When the Hanson Motors checking account dipped dangerously low, Hanson would go and sell a car or pickup to generate cash.
"It was his money, his business," Medrud says. "All I could do was advise him, as the old guy. 'That isn't smart business,' But it didn't seem to matter to him. If he needed 20 grand today to buy a Bobcat attachment, he'd go sell a vehicle he had somewhere and get his 20 grand. Didn't care what he lost on it, whatever."
Hanson was arrested and jailed April 4. On June 18, he was arraigned on federal money laundering and wire fraud charges. He was released under GPS monitoring. On July 30, he pleaded guilty and was freed from monitoring before a scheduled Nov. 12 sentencing.
'Not Hanson Motors!'
On April 10, Medrud says he applied for a license to operate as Stu's Hardware and Furniture in the old Hanson Motors location.On May 15, he and Allison registered A&S Auto Sales.

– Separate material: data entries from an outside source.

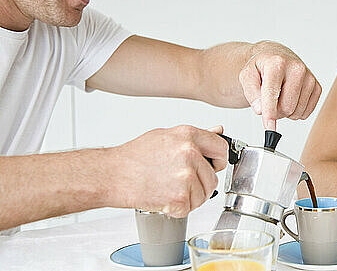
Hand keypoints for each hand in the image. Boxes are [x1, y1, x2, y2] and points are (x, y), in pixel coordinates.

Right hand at [111, 125, 228, 217]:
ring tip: (169, 188)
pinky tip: (164, 198)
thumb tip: (218, 131)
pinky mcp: (180, 198)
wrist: (111, 175)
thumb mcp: (166, 136)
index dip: (218, 159)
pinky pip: (191, 208)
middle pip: (213, 176)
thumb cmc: (134, 157)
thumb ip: (194, 137)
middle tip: (179, 182)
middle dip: (201, 183)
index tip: (212, 165)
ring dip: (190, 197)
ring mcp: (185, 176)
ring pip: (204, 194)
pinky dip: (179, 209)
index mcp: (189, 135)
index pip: (221, 148)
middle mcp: (190, 153)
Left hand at [239, 41, 321, 130]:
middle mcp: (296, 68)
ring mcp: (309, 78)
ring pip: (296, 112)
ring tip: (279, 98)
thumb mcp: (247, 75)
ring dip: (285, 112)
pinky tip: (289, 99)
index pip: (272, 94)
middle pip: (286, 107)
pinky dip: (295, 112)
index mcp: (277, 63)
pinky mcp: (317, 87)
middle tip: (268, 102)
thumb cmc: (262, 67)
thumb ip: (250, 92)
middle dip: (275, 111)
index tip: (269, 128)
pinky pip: (306, 113)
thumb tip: (260, 110)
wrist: (277, 57)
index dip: (269, 113)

The auto auctions in early August suspended Medrud's dealer purchase privileges because of his association with Hanson, even though he wasn't an owner. One auto auction thinks Medrud is somehow responsible for $73,000 that Hanson owes them.
"I'm not Hanson Motors, I was an EMPLOYEE," he says, adamantly. But he also acknowledges his role: "He couldn't have done this car business without me. He knew that; I knew that."